Ball or Bands: Football vs Music as an Educational and Community Investment by John Gerdy (©2014) uses research to support the notion that due to costs, injuries, its focus on elite male athletes, and a negative impact on school cultures, support for high school football can no longer be defended. He also makes a case for why music and the arts in general need more support. He comes at this topic as a musician and an athlete with a brief career in the NBA. Click at the bottom of any page to get copies for your board of education members, and be strong if you take on king football.

John R. Gerdy

  • John is founder and executive director of Music for Everyone. A former all-American and professional basketball player, he served at the NCAA and as associate commissioner of the Southeastern Conference. He is author of Sports: The All-American Addiction and Air Ball: American Education’s Failed Experiment with Elite Athletics.
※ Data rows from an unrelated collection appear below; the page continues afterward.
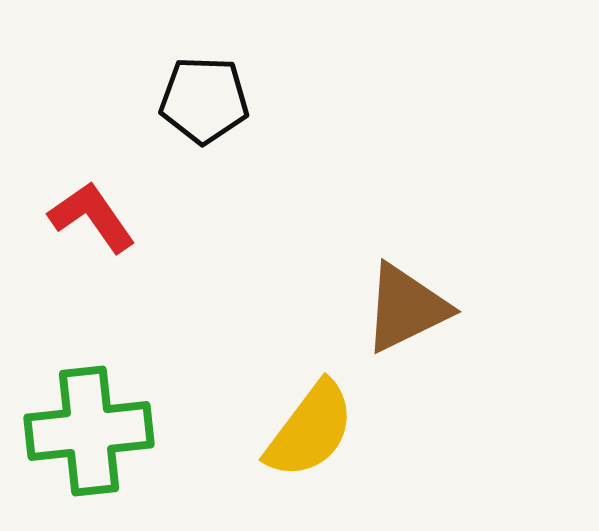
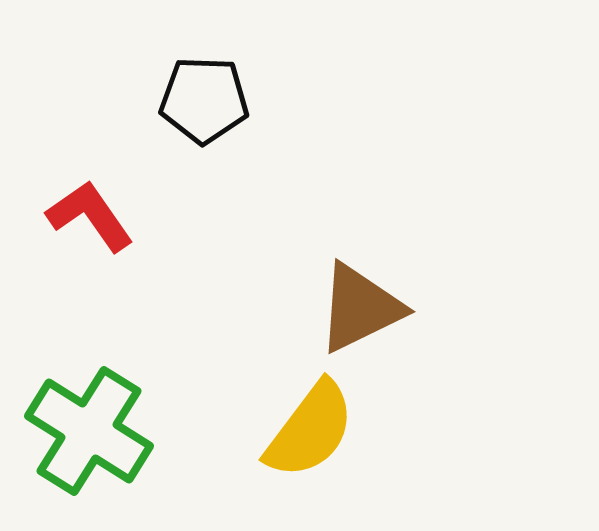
red L-shape: moved 2 px left, 1 px up
brown triangle: moved 46 px left
green cross: rotated 38 degrees clockwise
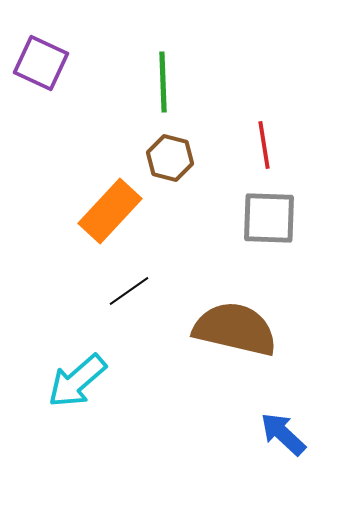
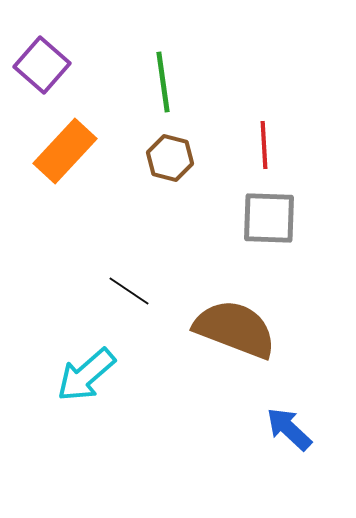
purple square: moved 1 px right, 2 px down; rotated 16 degrees clockwise
green line: rotated 6 degrees counterclockwise
red line: rotated 6 degrees clockwise
orange rectangle: moved 45 px left, 60 px up
black line: rotated 69 degrees clockwise
brown semicircle: rotated 8 degrees clockwise
cyan arrow: moved 9 px right, 6 px up
blue arrow: moved 6 px right, 5 px up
John’s Journey Through Sports and Music

  • The first two chapters outline John’s background experiences in athletics and music. While his father was a physics teacher, he was also the head football coach. Much to his father’s disappointment, John chose basketball and went on to become the leading career scorer at Davidson College followed by a brief professional career. He then went on to get a PhD and work several jobs as a sports administrator. His music life started in eight grade where he quit the school chorus because the director wouldn’t do any Beatles songs (1971). In high school he picked up the guitar, and over time gradually learned percussion and saxophone. As he moved around, he looked for opportunities to play in pick up bands and perform in clubs.
  • When his kids started school he volunteered to perform and teach, and even went so far as to develop a seven-week blues curriculum, which culminates in an assembly where children sing and play percussion to a blues song that they have written. John sees little difference between open mic and pick up basketball or other team sports. Each group is striving toward a common goal, which is to figure out where everyone’s talents can contribute.